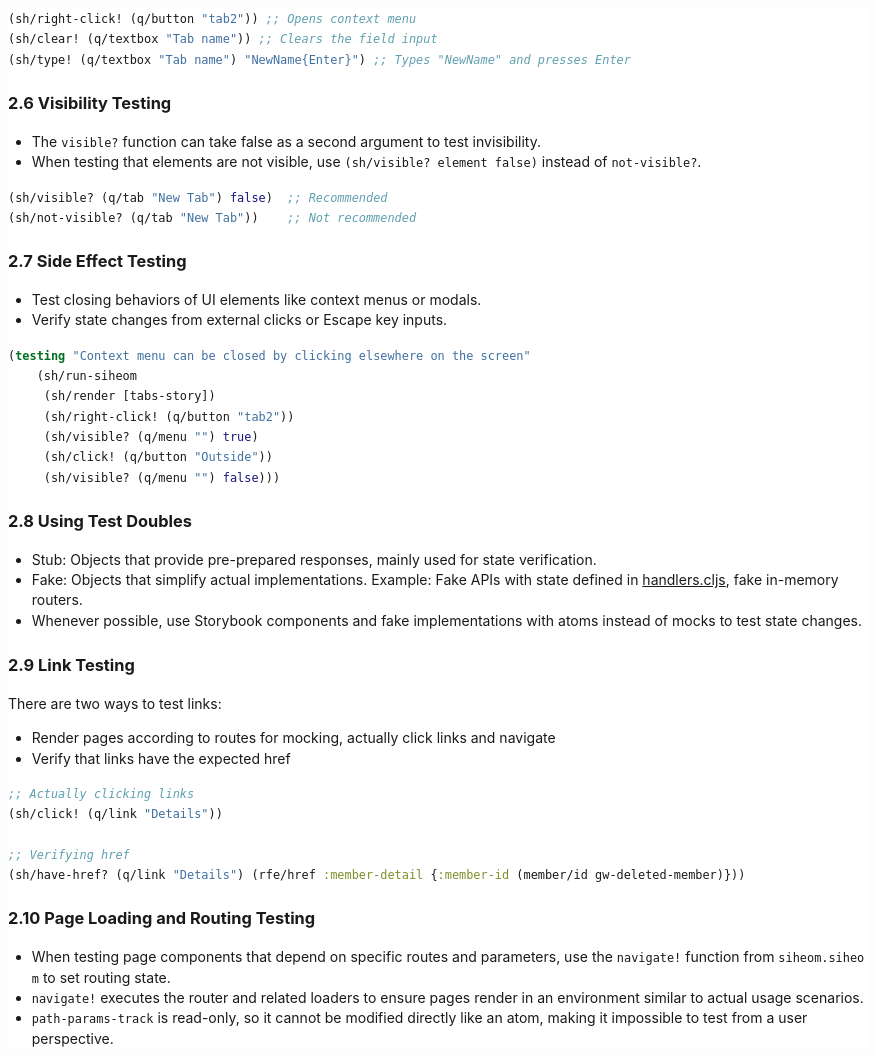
 ```clojure
(sh/right-click! (q/button "tab2")) ;; Opens context menu
(sh/clear! (q/textbox "Tab name")) ;; Clears the field input
(sh/type! (q/textbox "Tab name") "NewName{Enter}") ;; Types "NewName" and presses Enter
```

### 2.6 Visibility Testing
- The `visible?` function can take false as a second argument to test invisibility.
- When testing that elements are not visible, use `(sh/visible? element false)` instead of `not-visible?`.

```clojure
(sh/visible? (q/tab "New Tab") false)  ;; Recommended
(sh/not-visible? (q/tab "New Tab"))    ;; Not recommended
```

### 2.7 Side Effect Testing
- Test closing behaviors of UI elements like context menus or modals.
- Verify state changes from external clicks or Escape key inputs.

```clojure
(testing "Context menu can be closed by clicking elsewhere on the screen"
    (sh/run-siheom
     (sh/render [tabs-story])
     (sh/right-click! (q/button "tab2"))
     (sh/visible? (q/menu "") true)
     (sh/click! (q/button "Outside"))
     (sh/visible? (q/menu "") false)))
```

### 2.8 Using Test Doubles
- Stub: Objects that provide pre-prepared responses, mainly used for state verification.
- Fake: Objects that simplify actual implementations. Example: Fake APIs with state defined in [handlers.cljs](src/app/msw/handlers.cljs), fake in-memory routers.
- Whenever possible, use Storybook components and fake implementations with atoms instead of mocks to test state changes.

### 2.9 Link Testing

There are two ways to test links:

- Render pages according to routes for mocking, actually click links and navigate
- Verify that links have the expected href

```clojure
;; Actually clicking links
(sh/click! (q/link "Details"))

;; Verifying href
(sh/have-href? (q/link "Details") (rfe/href :member-detail {:member-id (member/id gw-deleted-member)}))
```

### 2.10 Page Loading and Routing Testing
- When testing page components that depend on specific routes and parameters, use the `navigate!` function from `siheom.siheom` to set routing state.
- `navigate!` executes the router and related loaders to ensure pages render in an environment similar to actual usage scenarios.
- `path-params-track` is read-only, so it cannot be modified directly like an atom, making it impossible to test from a user perspective.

WHAT YOU HAVE TO DO ::
Every line above with the string "links" in it should be copied into the answer.

ANSWER TO THE EXERCISE ::
There are two ways to test links:
- Render pages according to routes for mocking, actually click links and navigate
- Verify that links have the expected href
;; Actually clicking links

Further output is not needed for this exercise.